> **What is required**:
Return each record shown below exactly, with none omitted.

-=-=-=-=-

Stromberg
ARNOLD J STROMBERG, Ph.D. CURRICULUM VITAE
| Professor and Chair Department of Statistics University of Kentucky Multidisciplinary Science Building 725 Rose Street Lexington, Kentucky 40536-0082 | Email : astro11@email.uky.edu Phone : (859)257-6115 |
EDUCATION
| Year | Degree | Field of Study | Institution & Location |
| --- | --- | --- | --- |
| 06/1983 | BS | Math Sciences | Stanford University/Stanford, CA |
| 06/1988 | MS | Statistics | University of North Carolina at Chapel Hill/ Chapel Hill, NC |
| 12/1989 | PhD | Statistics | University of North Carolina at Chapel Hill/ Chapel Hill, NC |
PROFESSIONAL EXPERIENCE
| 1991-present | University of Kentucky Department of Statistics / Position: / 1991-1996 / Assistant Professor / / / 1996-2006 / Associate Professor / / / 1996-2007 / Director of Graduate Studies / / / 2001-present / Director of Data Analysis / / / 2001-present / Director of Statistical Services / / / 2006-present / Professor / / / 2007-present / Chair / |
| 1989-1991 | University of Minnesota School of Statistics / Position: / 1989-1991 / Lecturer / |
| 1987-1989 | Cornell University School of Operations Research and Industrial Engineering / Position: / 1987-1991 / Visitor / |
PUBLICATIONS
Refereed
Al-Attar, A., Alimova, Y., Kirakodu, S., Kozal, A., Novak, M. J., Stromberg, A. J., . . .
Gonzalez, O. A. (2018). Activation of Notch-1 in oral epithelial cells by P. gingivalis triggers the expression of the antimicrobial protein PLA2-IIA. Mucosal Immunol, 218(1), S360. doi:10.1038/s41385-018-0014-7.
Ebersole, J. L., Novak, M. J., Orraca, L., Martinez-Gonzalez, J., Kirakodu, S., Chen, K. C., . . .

-=-=-=-=-

> **Solution**:
Stromberg
ARNOLD J STROMBERG, Ph.D. CURRICULUM VITAE
| Professor and Chair Department of Statistics University of Kentucky Multidisciplinary Science Building 725 Rose Street Lexington, Kentucky 40536-0082 | Email : astro11@email.uky.edu Phone : (859)257-6115 |
EDUCATION
| Year | Degree | Field of Study | Institution & Location |
| --- | --- | --- | --- |
| 06/1983 | BS | Math Sciences | Stanford University/Stanford, CA |
| 06/1988 | MS | Statistics | University of North Carolina at Chapel Hill/ Chapel Hill, NC |
| 12/1989 | PhD | Statistics | University of North Carolina at Chapel Hill/ Chapel Hill, NC |
PROFESSIONAL EXPERIENCE
| 1991-present | University of Kentucky Department of Statistics / Position: / 1991-1996 / Assistant Professor / / / 1996-2006 / Associate Professor / / / 1996-2007 / Director of Graduate Studies / / / 2001-present / Director of Data Analysis / / / 2001-present / Director of Statistical Services / / / 2006-present / Professor / / / 2007-present / Chair / |
| 1989-1991 | University of Minnesota School of Statistics / Position: / 1989-1991 / Lecturer / |
| 1987-1989 | Cornell University School of Operations Research and Industrial Engineering / Position: / 1987-1991 / Visitor / |
PUBLICATIONS
Refereed
Al-Attar, A., Alimova, Y., Kirakodu, S., Kozal, A., Novak, M. J., Stromberg, A. J., . . .
Gonzalez, O. A. (2018). Activation of Notch-1 in oral epithelial cells by P. gingivalis triggers the expression of the antimicrobial protein PLA2-IIA. Mucosal Immunol, 218(1), S360. doi:10.1038/s41385-018-0014-7.
Ebersole, J. L., Novak, M. J., Orraca, L., Martinez-Gonzalez, J., Kirakodu, S., Chen, K. C., . . .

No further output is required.